Firstly, welcome to 2014, may you have a great ride this year and/or a steady year. Sometimes the unassuming years are the best, raising families, nurturing relationships and simply enjoying the small things in life.
Yesterday we had the most awesome weather. The temperature was absolutely perfect, with the hint of a gentle breeze caressing my face and rustling my fringe, the cool welcoming sensation under my hair line soothed away the tiny beads of sweat which had collected under the canopy of my thick hair. It gave me a sense of solace and contentment to enjoy this sensation along with the warmth of the sun pleasantly touching my arms as I drove along the highway. Listening to Peter Tosh and Mick Jagger's - 'Don't Look Back,' added an additional exquisite layer to the moment as the music kindled a deep emotional response in me.
The words were a reminder to me to not dwell on the past, to focus on the present and to move forward. Have you ever observed while being a passenger in a car or riding on a train how quickly the countryside flashes past you.
I recall travelling by rail in Sweden how the acres of yellow crops of Oilseed fields, flashed by as we moved swiftly towards our destination on the speedy rail. Likewise, I visualise unpleasant memories as if they are flashing through my mind as I swiftly move forward to wherever it is I am heading.

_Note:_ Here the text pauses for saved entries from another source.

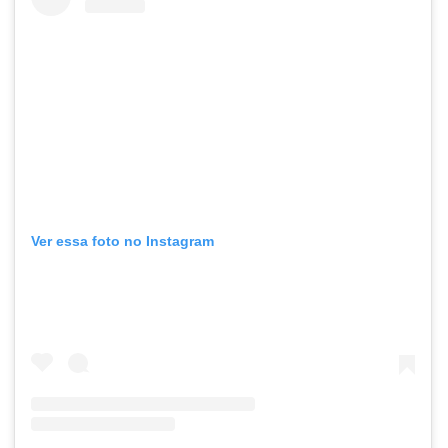
Ver essa foto no Instagram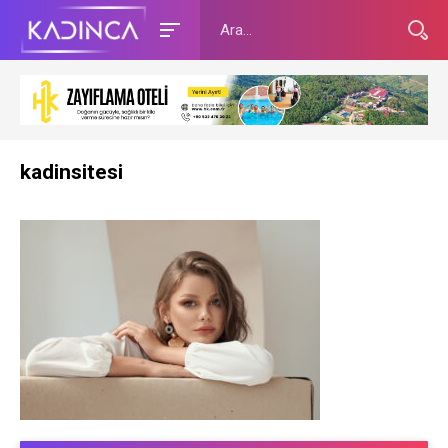
kadinsitesi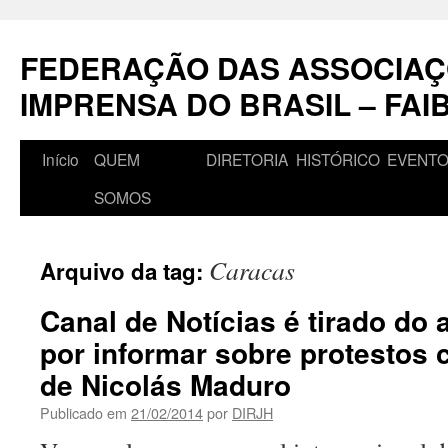
Pular
para
FEDERAÇÃO DAS ASSOCIAÇ
o
conteúdo
IMPRENSA DO BRASIL – FAI
Início
QUEM
DIRETORIA
HISTÓRICO
EVENT
SOMOS
Caracas
Arquivo da tag:
Canal de Notícias é tirado do 
por informar sobre protestos 
de Nicolás Maduro
Publicado em
21/02/2014
por
DIRJH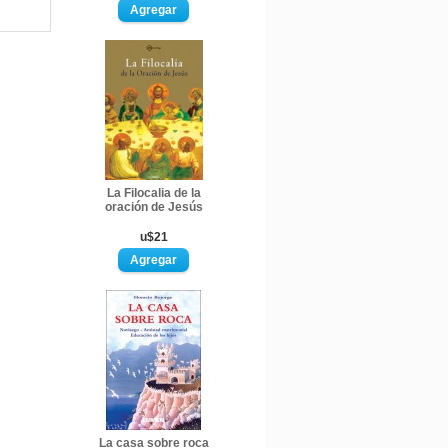
La Filocalia de la
oración de Jesús
u$21
La casa sobre roca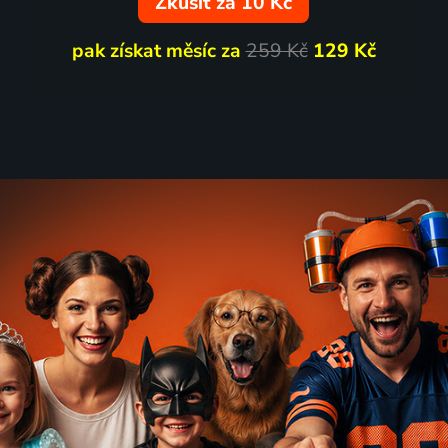
Zkusit za 10 Kč
pak získat měsíc za
259 Kč
129 Kč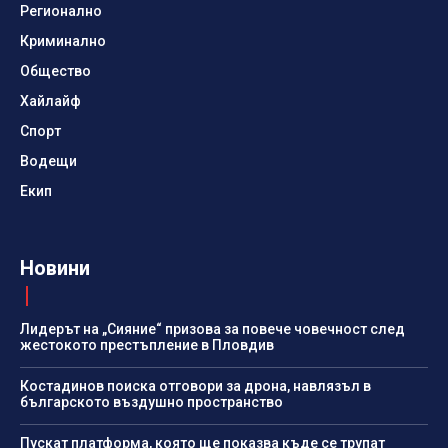
Регионално
Криминално
Общество
Хайлайф
Спорт
Водещи
Екип
Новини
Лидерът на „Сияние“ призова за повече човечност след
жестокото престъпление в Пловдив
Костадинов поиска отговори за дрона, навлязъл в
българското въздушно пространство
Пускат платформа, която ще показва къде се трупат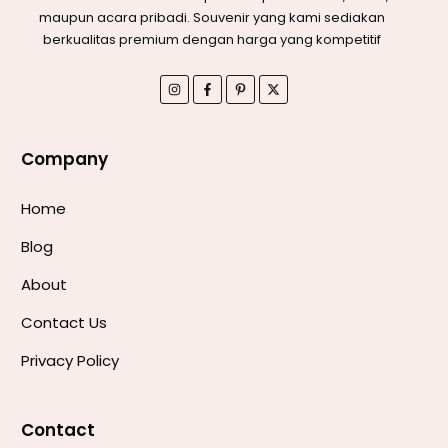
maupun acara pribadi. Souvenir yang kami sediakan
berkualitas premium dengan harga yang kompetitif
Company
Home
Blog
About
Contact Us
Privacy Policy
Contact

Often times it is the journey which is an integral part of our experiences as we head towards our destinations.
I physically felt uplifted yesterday, driving along the highway by both the physical and emotional sensations I was experiencing in that moment. I truly felt what it meant to live in the moment, with the past and future completely non-existent in that time. I felt very calm and centred. My mind was clear and my heart was beating so quietly and rythmically, I was barely conscious of my breathing.
The roads were quiet and I thought the moment was uncompromisingly flawless. To gain such pleasure out of such simplicity truly made me appreciate my sensitive nature. While wonderful for moments like it, being sensitive can be a curse as criticism or not-so-grand comments, hurled at you are felt deeply.
I think developing a mental toughness helps to manage the downsides to having a sensitive nature. Mental toughness is about acknowledging the pain but it's also just about dealing with it. Dealing with it by knowing it's there but simply just getting on with life. Getting up in the morning and keeping to routines acts as a distraction.
Another term for mental toughness is resilience, the ability to bounce back from adversity and to be solid at your core. Resilience can be developed - more on this soon.